His heart started tromping around in his chest, thumping and thundering like he’d never experienced before.

“What’s wrong?” she asked, tilting her head as she studied him.

“Nothing’s wrong.” Slowly, he put his free hand on her waist and drew her closer. “Maybe I’m a little nervous.” His pulse was screaming Very nervous. I’m very nervous! He lifted her hand and placed her palm against his heartbeat. “See?”

She gazed at her fingers on his chest, wonder running through her eyes when she met his again.

“Are you scared of me, cowboy?” She spoke in a sexy whisper that made Dylan’s fingers tighten along her waist.

“Terrified,” he whispered, ducking his head. If she’d just stretch up a half a foot, he could kiss her.

She inched that way, sliding her hand from his chest to his throat and along his jaw. Sparks popped along his skin there, and he breathed in the warm peach scent of her hair.

When their lips were only a knuckle apart, their breath mingling, a growl filled the air.

Dylan whipped the rifle around his shoulder at the same time he stepped in front of Hazel. “They’re back,” he said, not bothering to keep his voice down.

“Switch me,” Hazel said. “You’re better with the darts than I am.”

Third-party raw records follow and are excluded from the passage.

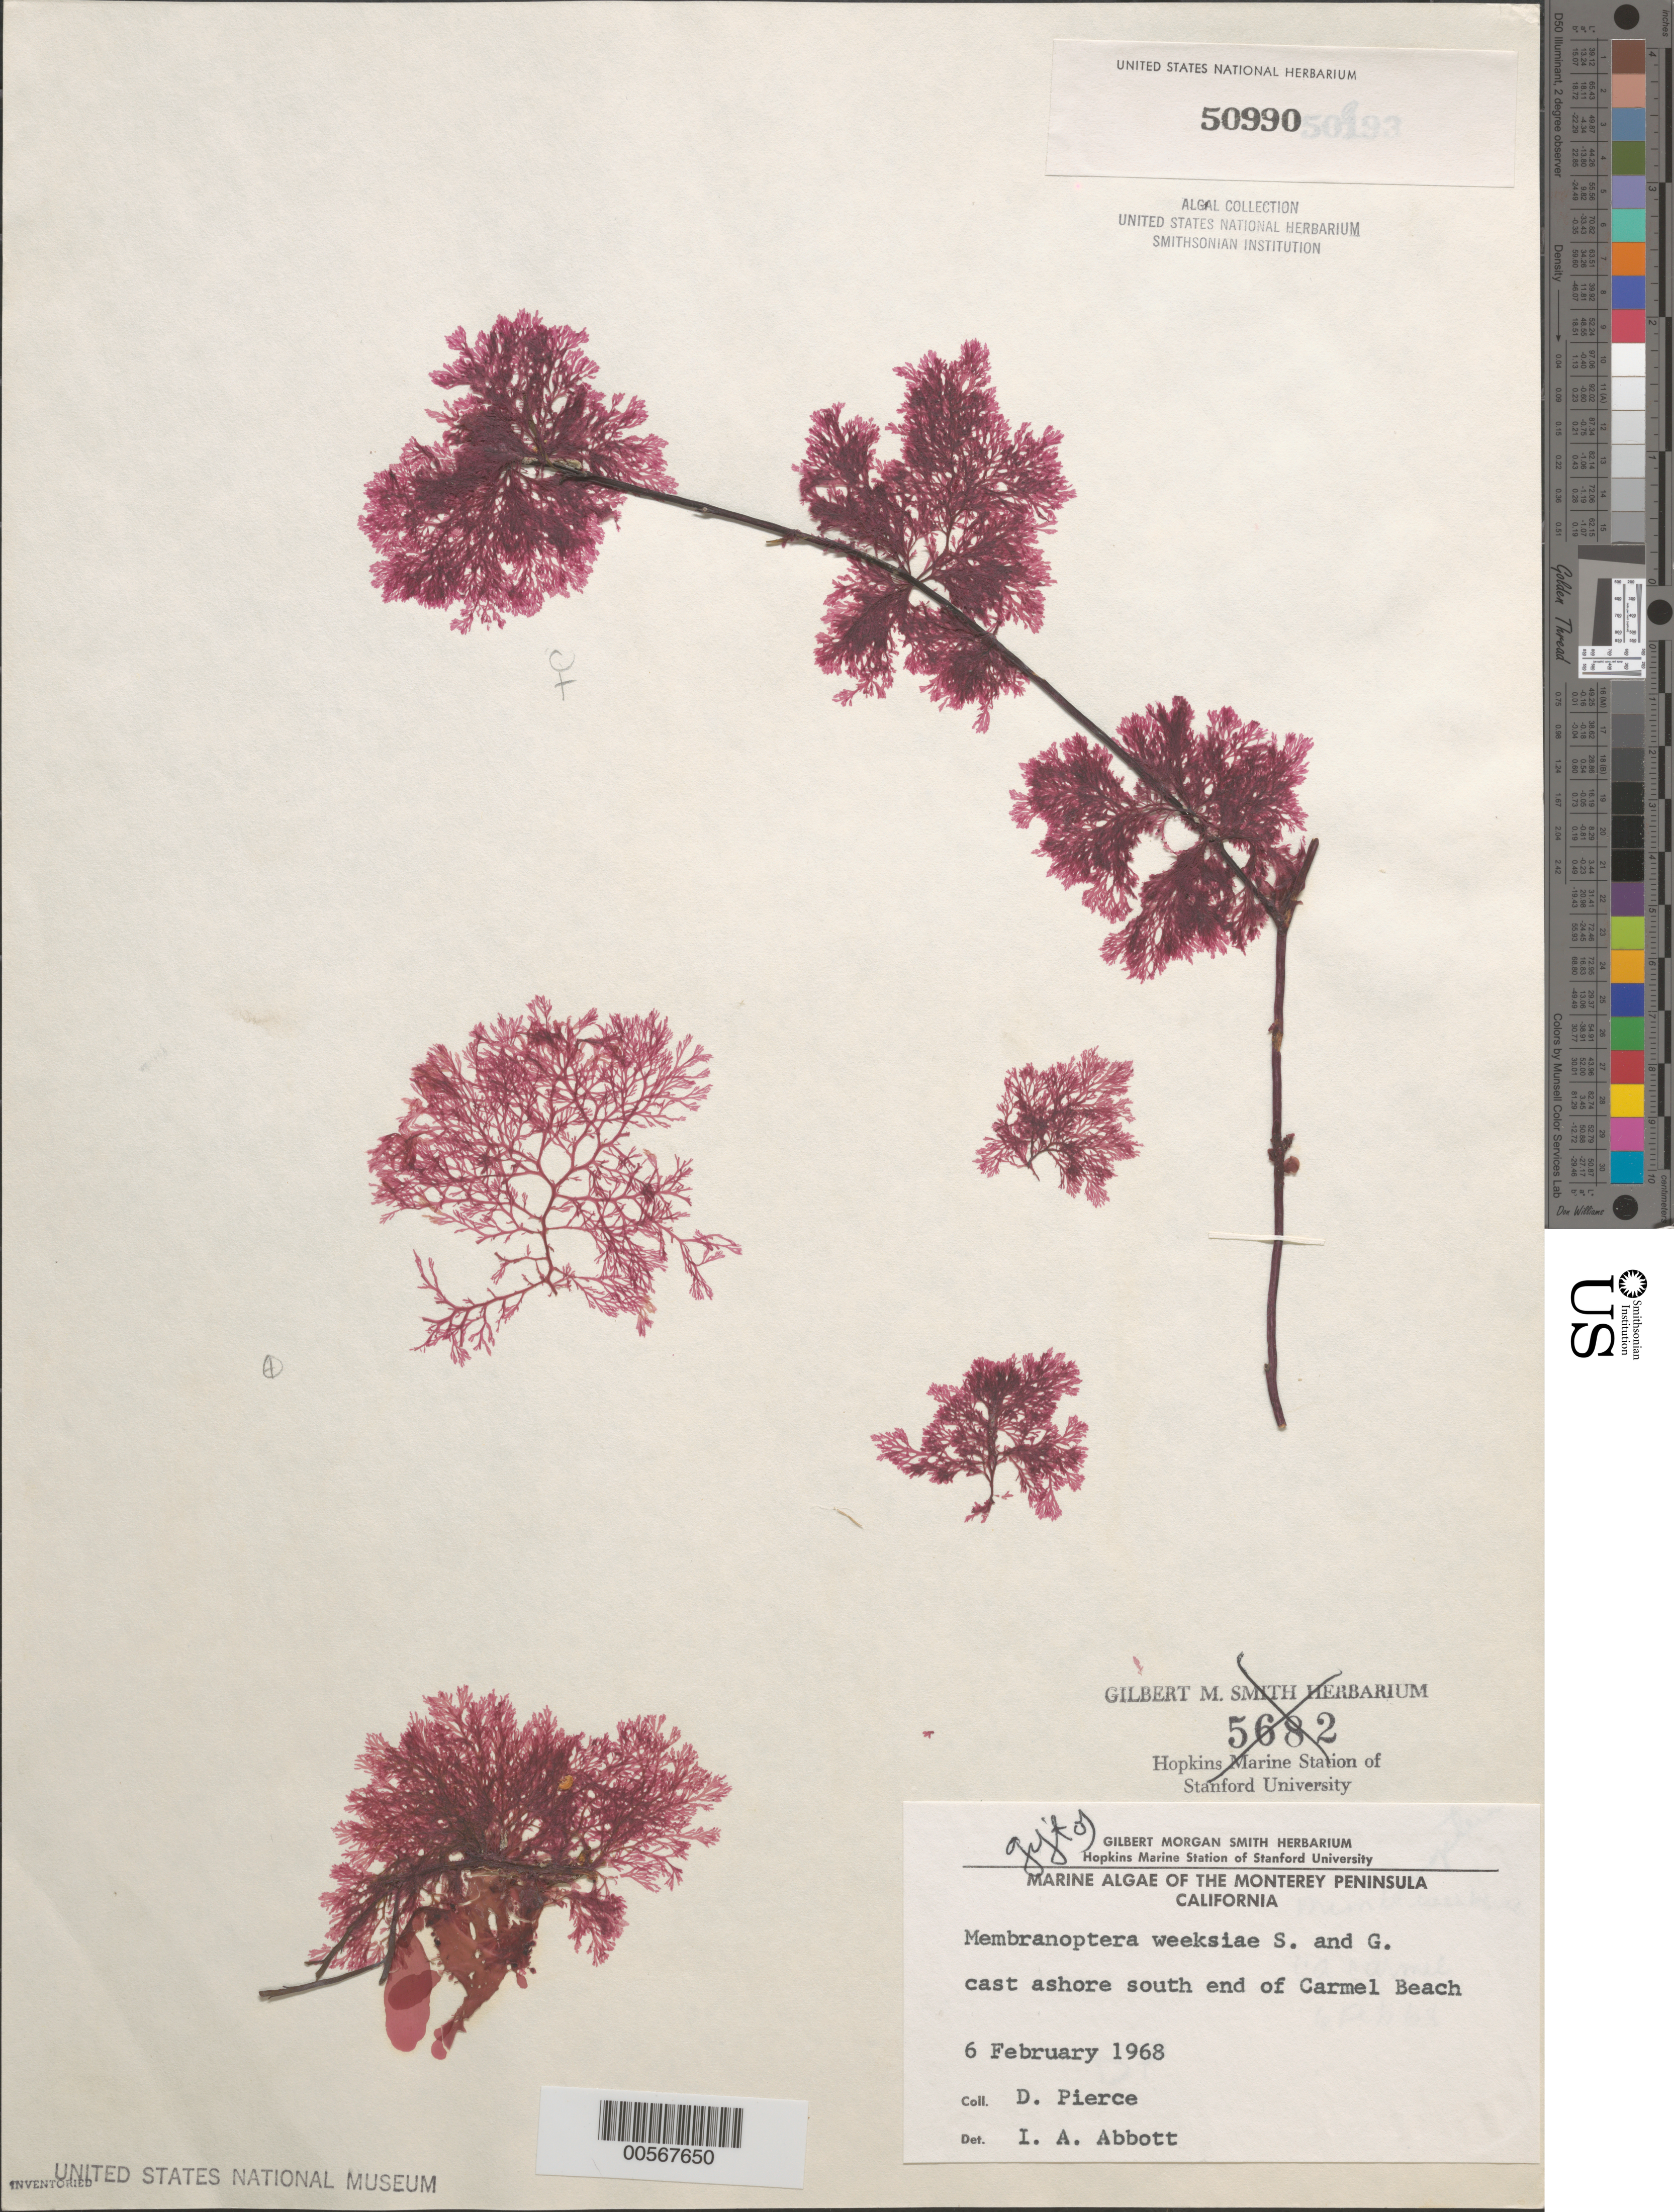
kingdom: Plantae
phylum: Rhodophyta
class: Florideophyceae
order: Ceramiales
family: Delesseriaceae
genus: Membranoptera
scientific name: Membranoptera weeksiae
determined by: Abbott, Isabella A.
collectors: D. Pierce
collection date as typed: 06 Feb 1968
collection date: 1968-02-06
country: United States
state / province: California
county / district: Monterey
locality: Carmel Beach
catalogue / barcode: US 50990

In a flurry of motion and movement, she loaded the dart gun with five sedatives this time and took the rifle in exchange for the dart gun.

“Don’t point it at me,” Dylan said as she started swinging it around. “Out there. Keep it out there. Even just firing it will scare them off. You don’t have to hit one.”

“You do,” she said. “The big one.”

Dylan’s hands shook the tiniest bit and he took a moment to steady himself. Mentally, physically, emotionally, spiritually. Let us get this over with quick, he prayed. A clean hit.

He not only wanted it to go well for Hazel, he really wanted to get back to what they’d been about to do before the night got too late.

The coyotes didn’t seem to be afraid of him at all. He strode toward them, the dart gun in front of him, lining up the sight on the animal’s chest. The leader bared his teeth, that growl warning Dylan to stop. He did, took a breath, held it, and released the dart. The coyote yelped, sending the other four scattering, and bounded twice before falling down.

“Got it,” he said, handing her the dart gun and taking back the rifle. “We’ll need to be fast once we go over the fence. There are four more out there that aren’t sedated.” He scanned the darkness for them, but couldn’t see them, couldn’t hear them.

“I’ll get the tracker ready before we go over.” Hazel stepped past him, and he wondered if her heart was crashing around inside her chest the way his was. Not only from the thought of going over the fence and leaning over a hundred-pound coyote with four still on the loose, but from the thought of kissing him.

She worked with quick and able fingers and nodded at him. He went over first, landing on the other side of the fence and waiting, listening, the rifle held at the ready. “All right,” he whispered, and she joined him a moment later.

He liked a woman who could climb eight-foot fences without help. And a woman who marched toward a fallen coyote, bent over, shaved a patch of fur on the shoulder, and implanted a tracker. The whole process took three minutes, during which Dylan didn’t let his guard down for a second.

Back on the other side of the fence, he finally allowed himself to breathe. “Wow.”

Hazel giggled, the sound made more of nerves than anything else. “Yeah. Wow.” She tucked her equipment back in the zipper pouch she wore around her waist and tossed her dark curls over her shoulder. “Should we head back?”

A kiss under the moonlight wasn’t going to happen, not unless Dylan wanted to grab her and plant one on her right there.

He did, and he didn’t. “Yeah, let’s head back.” At least he got to hold her hand for the short walk back to the cabin, but it was a consolation prize to what he really wanted.